As my regular reader (hi, Trev!) will have noticed, this blog has been rather quiet of late, as I’ve been struggling to keep my head above All The Things, but I cannot miss the opportunity to add another entry to the small but striking archive of Thucydides Poetry – not least because I’ll probably forget it almost immediately if I don’t. This one is especially interesting, as it hints at a whole tradition of post-WWII classical reception in Poland of which I knew more or less nothing; I would be rushing off to write emails to colleagues in Poland to ask more, except that they are high on the list of people whose deadlines I have missed…
Zbigniew Herbert, about whom I knew absolutely nothing before this morning; 1924-98, first published as a poet in the 1950s, with an anthology translated into English published in the USA in 1968. His Wikipedia page…reads rather oddly to me; a mass of information, especially about his trips abroad, with little sense of the overall shape of his life, and then a mass of critical commentary with no references. Maybe it’s all just been translated out of Polish, maybe there’s a lot of editing conflict going on behind the scenes, as one might imagine – there’s no obvious hint of this in the current version, which simply treats him as a literary figure – the meaning of this writer and his legacy in early C21 Poland might be a matter of political debate.
There certainly are strong indications of a classical reception element in both Herbert’s poems – a suggestion, if I understand the discussion correctly, that this was one of the reasons why his poetry might not have found favour with the Communist regime, for its lack of social realism – and essays. A late collection of the latter looks like being especially relevant for his take on history, and Thucydides:
Labirynt nad morzem consists mainly of essays devoted to ancient Greek culture and history, as well as in a lesser degree to the Etruscans and the Roman legionnaires from Hadrian’s wall. This time however, the traveler seems not to be seeking his own way – he copes with the monuments of culture – the Acropolis of Athensor Knossos. Yet, when referring to the history of Greece, Herbert draws out the episodes which take up not too many pages in textbooks, and wrecks view patterns. He shows how Pericles’ policy in the case of Samos became the beginning of the end of not only the Greek cities union but also of Athenian democracy. The assessments of history are reviewed in the same way as the one postulated in the poetry – by changing the perspective, rejecting the winners’ point of view.
But I came on here to talk about a specific poem: ‘Why the Classics’, published in the Selected Poems collection in 1968, actual date of writing unclear on the basis of what I’ve gleaned so far.

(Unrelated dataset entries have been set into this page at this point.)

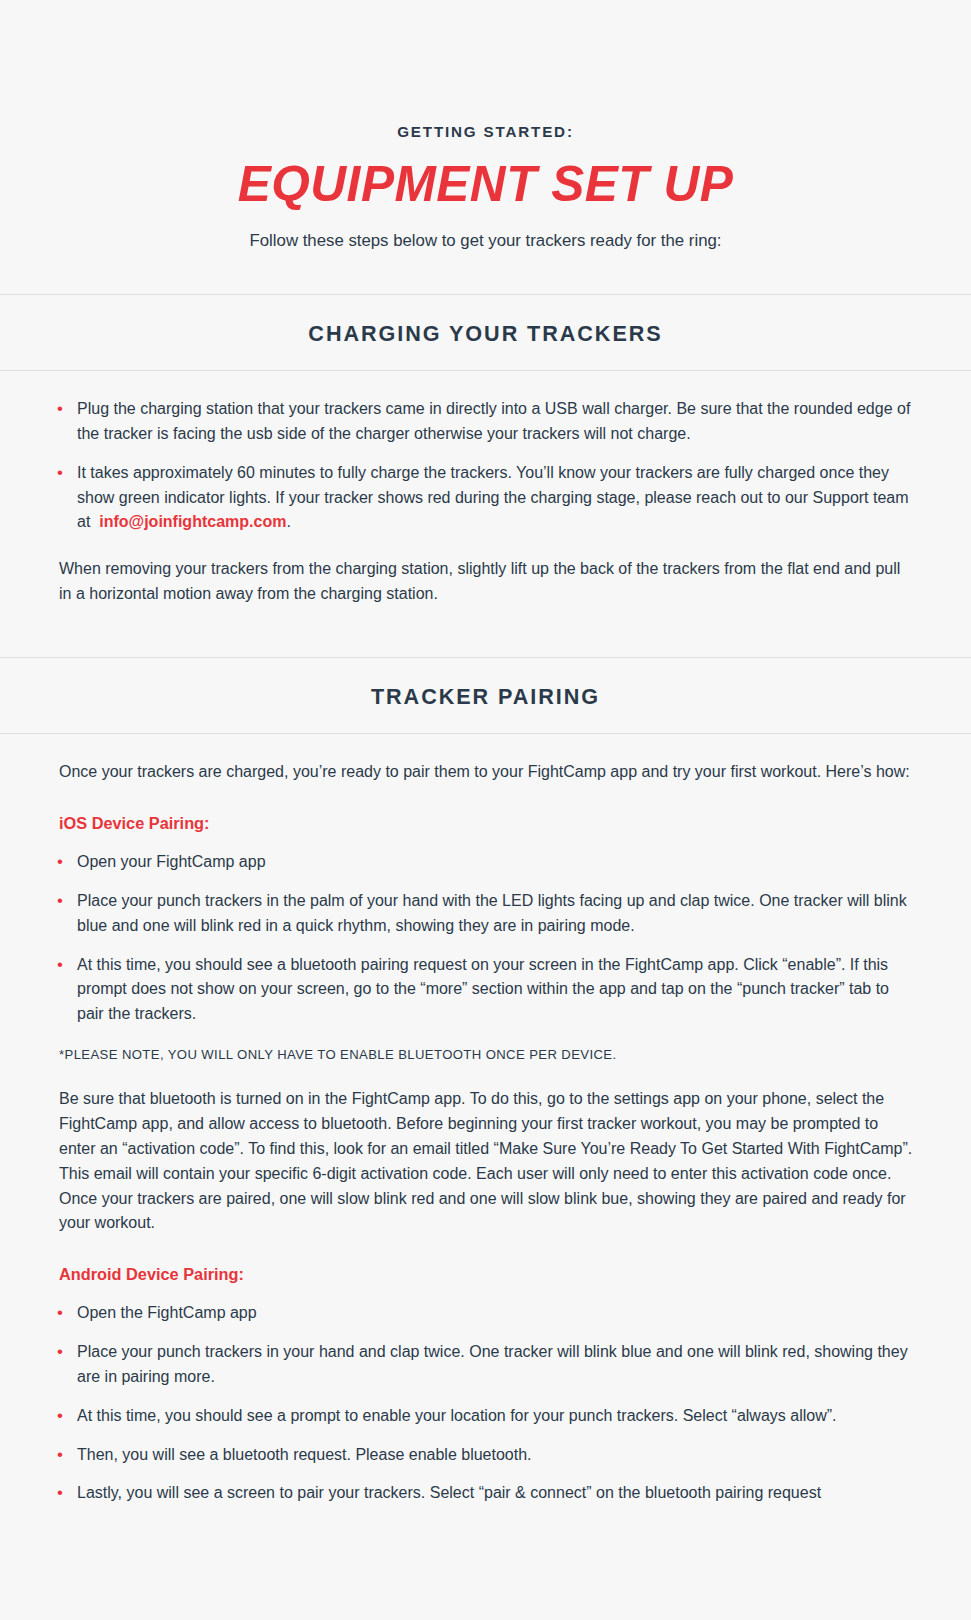Getting Started:
Equipment Set Up
Follow these steps below to get your trackers ready for the ring:
Charging Your Trackers
Plug the charging station that your trackers came in directly into a USB wall charger. Be sure that the rounded edge of the tracker is facing the usb side of the charger otherwise your trackers will not charge.
It takes approximately 60 minutes to fully charge the trackers. You’ll know your trackers are fully charged once they show green indicator lights. If your tracker shows red during the charging stage, please reach out to our Support team at info@joinfightcamp.com.
When removing your trackers from the charging station, slightly lift up the back of the trackers from the flat end and pull in a horizontal motion away from the charging station.
Tracker Pairing
Once your trackers are charged, you’re ready to pair them to your FightCamp app and try your first workout. Here’s how:
iOS Device Pairing:
Open your FightCamp app
Place your punch trackers in the palm of your hand with the LED lights facing up and clap twice. One tracker will blink blue and one will blink red in a quick rhythm, showing they are in pairing mode.
At this time, you should see a bluetooth pairing request on your screen in the FightCamp app. Click “enable”. If this prompt does not show on your screen, go to the “more” section within the app and tap on the “punch tracker” tab to pair the trackers.
*Please note, you will only have to enable bluetooth once per device.
Be sure that bluetooth is turned on in the FightCamp app. To do this, go to the settings app on your phone, select the FightCamp app, and allow access to bluetooth. Before beginning your first tracker workout, you may be prompted to enter an “activation code”. To find this, look for an email titled “Make Sure You’re Ready To Get Started With FightCamp”. This email will contain your specific 6-digit activation code. Each user will only need to enter this activation code once. Once your trackers are paired, one will slow blink red and one will slow blink bue, showing they are paired and ready for your workout.
Android Device Pairing:
Open the FightCamp app
Place your punch trackers in your hand and clap twice. One tracker will blink blue and one will blink red, showing they are in pairing more.
At this time, you should see a prompt to enable your location for your punch trackers. Select “always allow”.
Then, you will see a bluetooth request. Please enable bluetooth.
Lastly, you will see a screen to pair your trackers. Select “pair & connect” on the bluetooth pairing request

It’s famous enough that one can buy a 44-page study guide on what is only a one-and-a-half page poem, so my main emotion this morning has been faint embarrassment that I haven’t heard of it before.

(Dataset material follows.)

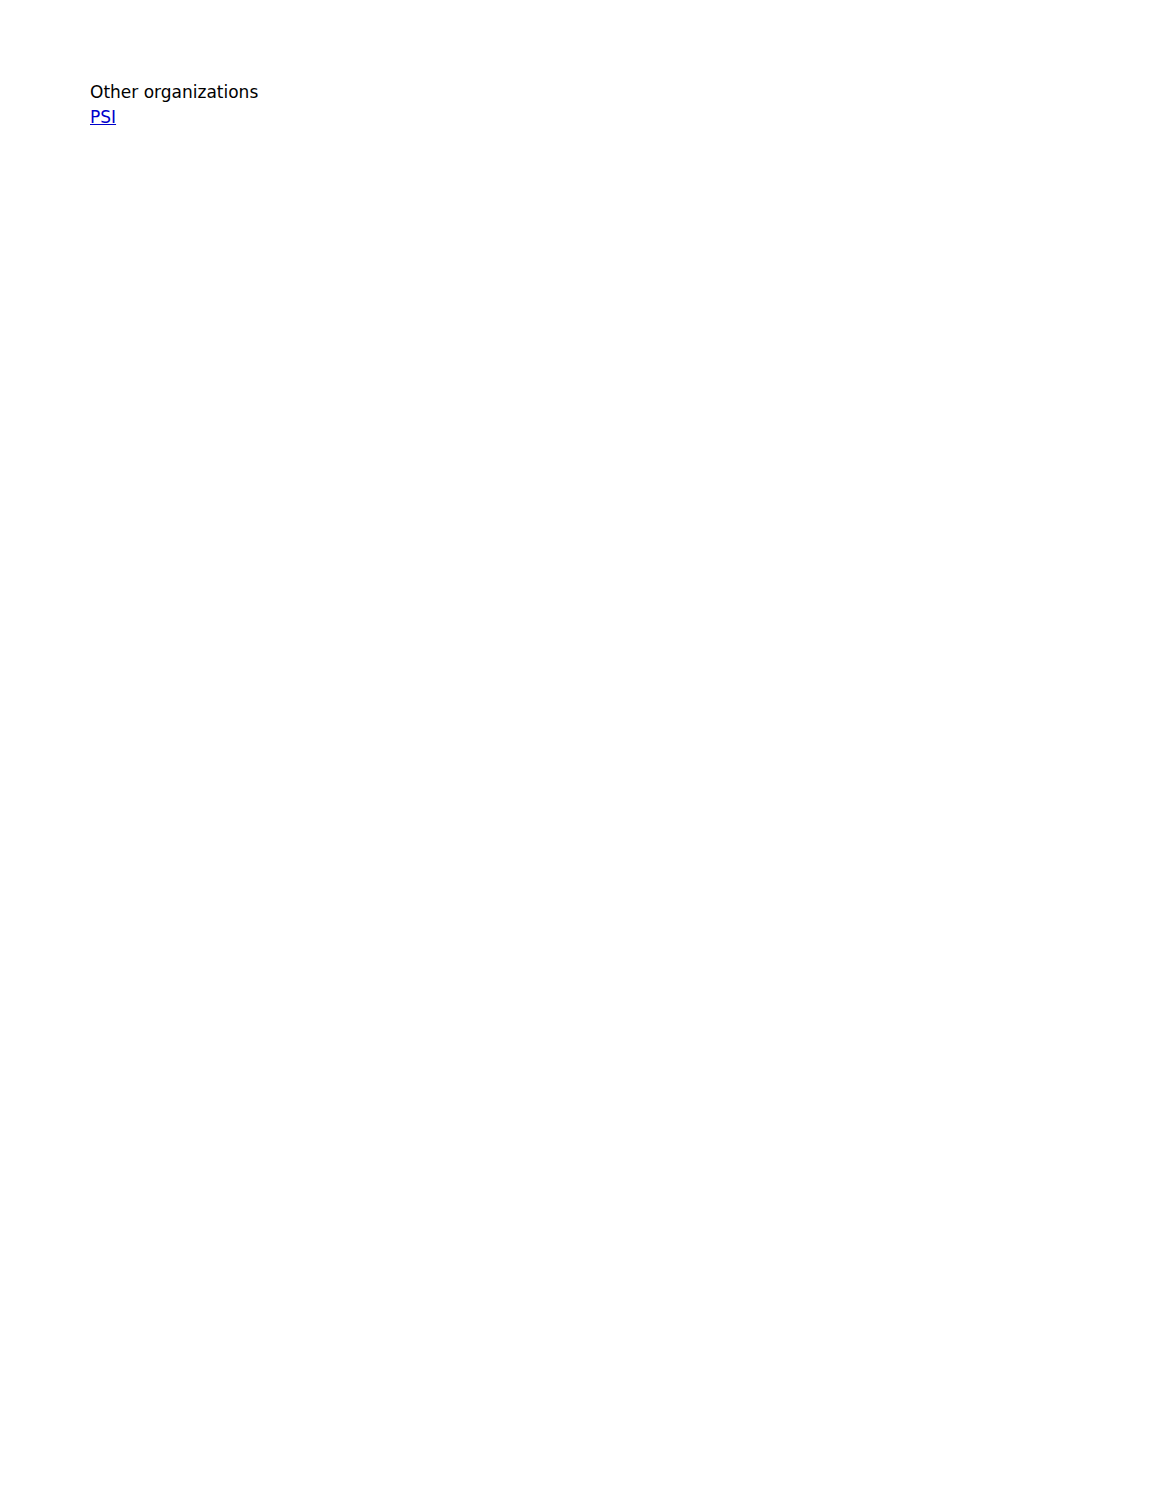Other organizations
PSI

in the fourth book of the Peloponnesian War
Thucydides tells among other things
the story of his unsuccessful expedition
among long speeches of chiefs
battles sieges plague
dense net of intrigues of diplomatic endeavours
the episode is like a pin
in a forest
So far so descriptive, except that I have no idea whether a pin in a forest is analogous to a needle in a haystack. Thucydides is taken to need no introduction; his work offers a mass of information about politics and war, and hidden in the middle of it the bright sharpness of his own experience. As the stanza goes on to explain, Amphipolis fell because Thucydides was late with relief, resulting in his exile; “exiles of all times / know what price that is”.

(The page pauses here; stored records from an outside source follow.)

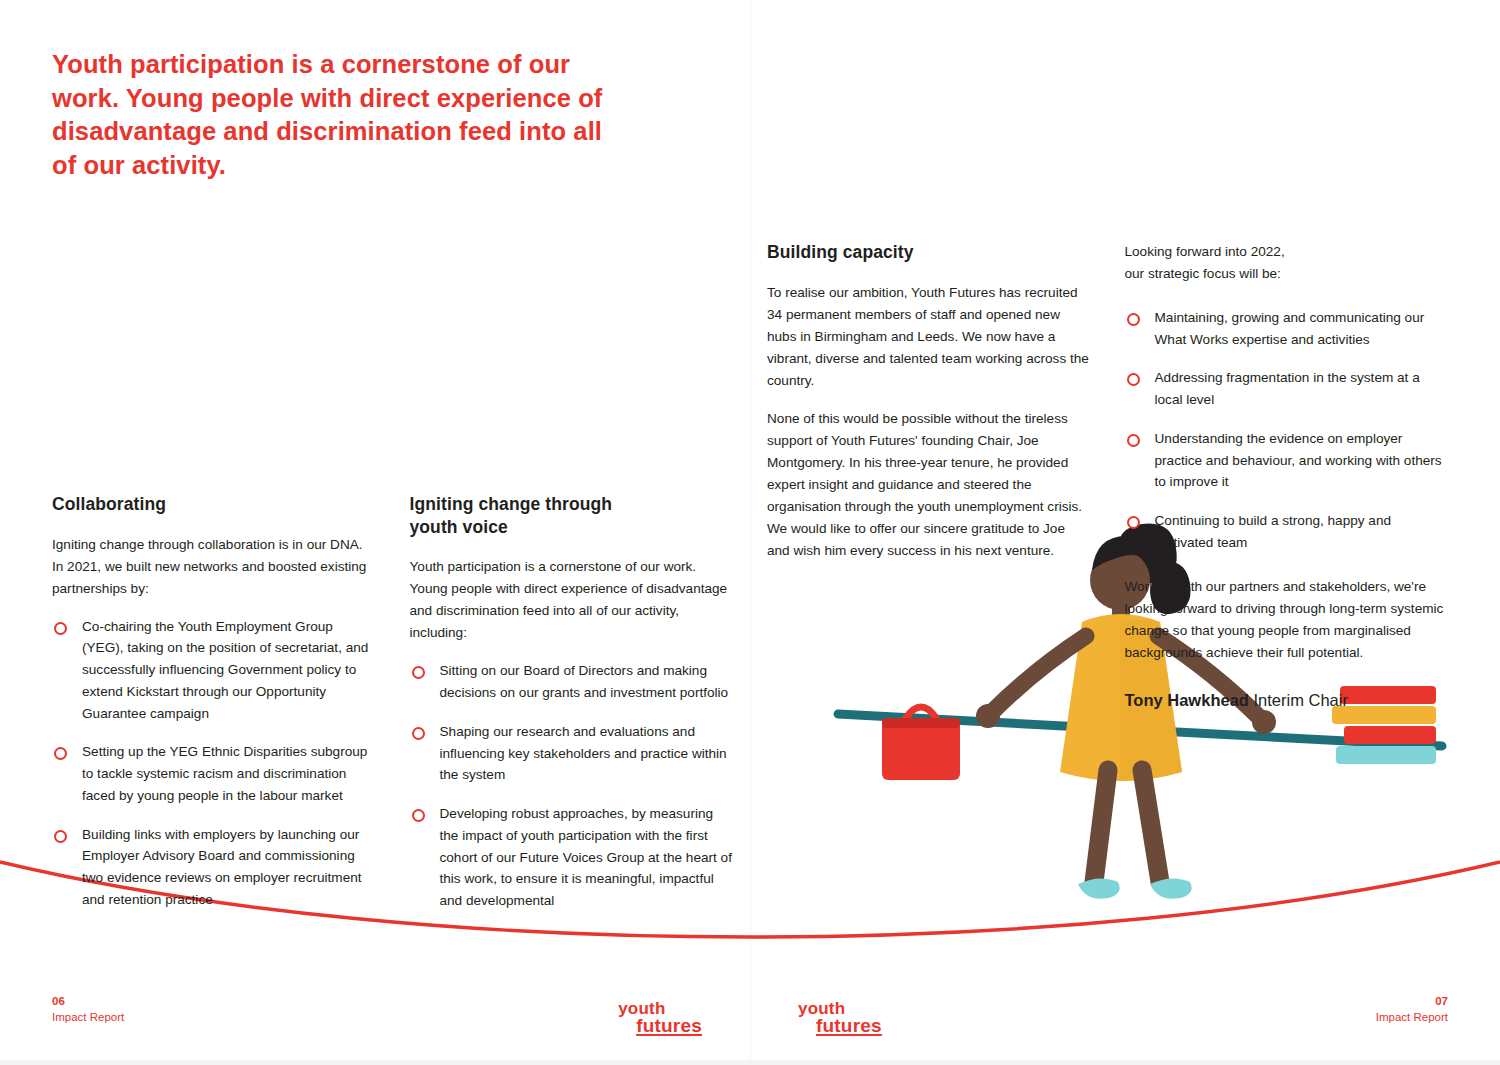Youth participation is a cornerstone of our work. Young people with direct experience of disadvantage and discrimination feed into all of our activity.
Collaborating
Igniting change through collaboration is in our DNA. In 2021, we built new networks and boosted existing partnerships by:
Co-chairing the Youth Employment Group (YEG), taking on the position of secretariat, and successfully influencing Government policy to extend Kickstart through our Opportunity Guarantee campaign
Setting up the YEG Ethnic Disparities subgroup to tackle systemic racism and discrimination faced by young people in the labour market
Building links with employers by launching our Employer Advisory Board and commissioning two evidence reviews on employer recruitment and retention practice
Igniting change through
youth voice
Youth participation is a cornerstone of our work. Young people with direct experience of disadvantage and discrimination feed into all of our activity, including:
Sitting on our Board of Directors and making decisions on our grants and investment portfolio
Shaping our research and evaluations and influencing key stakeholders and practice within the system
Developing robust approaches, by measuring the impact of youth participation with the first cohort of our Future Voices Group at the heart of this work, to ensure it is meaningful, impactful and developmental
Building capacity
To realise our ambition, Youth Futures has recruited 34 permanent members of staff and opened new hubs in Birmingham and Leeds. We now have a vibrant, diverse and talented team working across the country.
None of this would be possible without the tireless support of Youth Futures' founding Chair, Joe Montgomery. In his three-year tenure, he provided expert insight and guidance and steered the organisation through the youth unemployment crisis. We would like to offer our sincere gratitude to Joe and wish him every success in his next venture.
Looking forward into 2022,
our strategic focus will be:
Maintaining, growing and communicating our What Works expertise and activities
Addressing fragmentation in the system at a local level
Understanding the evidence on employer practice and behaviour, and working with others to improve it
Continuing to build a strong, happy and motivated team
Working with our partners and stakeholders, we're looking forward to driving through long-term systemic change so that young people from marginalised backgrounds achieve their full potential.
Tony Hawkhead Interim Chair
06 Impact Report
07 Impact Report
youthfutures
youthfutures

The second part shifts the focus to the present, contrasting Thucydides’ refusal to make excuses or even discuss the episode in any depth with the likely behaviour of any contemporary general or leader:
generals of the most recent wars
if a similar affair happens to them
whine on their knees before posterity
praise their heroism and innocence
they accuse their subordinates
envious colleagues
unfavourable winds
Thucydides says only
that he had seven ships
it was winter
and he sailed quickly
This is a minor spin on a familiar theme in Thucydidean reception; his down-playing of his own failure, even narrating himself in the third person, as a sign of his noble spirit and historical integrity – no complaints, only the truth. But for Herbert it’s clearly part of the answer to the question posed by the title. Why the Classics? Because they offer a model of behaviour that, even if it is impossible to realise in the present, at least offers a basis for criticism of the present, rather than accepting that the way things are is the only possibility.
if art for its subject
will have a broken jar
a small broken soul
with a great self-pity
what will remain after us
will it be lovers’ weeping
in a small dirty hotel
when wall-paper dawns
I like this third and final stanza, whereas the previous two really do read just like straightforward prose with the punctuation taken out – which may of course be a function of translating the original into English. Again, I haven’t the foggiest what “when wall-paper dawns” means – maybe I need to buy the study guide – but clearly here Herbert is shifting the past/present contrast from action in the world to artistic engagement with it. Is modern art no more than self-pitying and solipsistic accounts of minutiae, in contrast to Thucydides’ panoply of events? His experience was woven into something much bigger; our poems are no more than fragments of experience, aspiring to universality through the hope that others will have had the same experience of weeping in a sordid hotel. Again, why the classics? Because they tell us that there can, and should be, something more.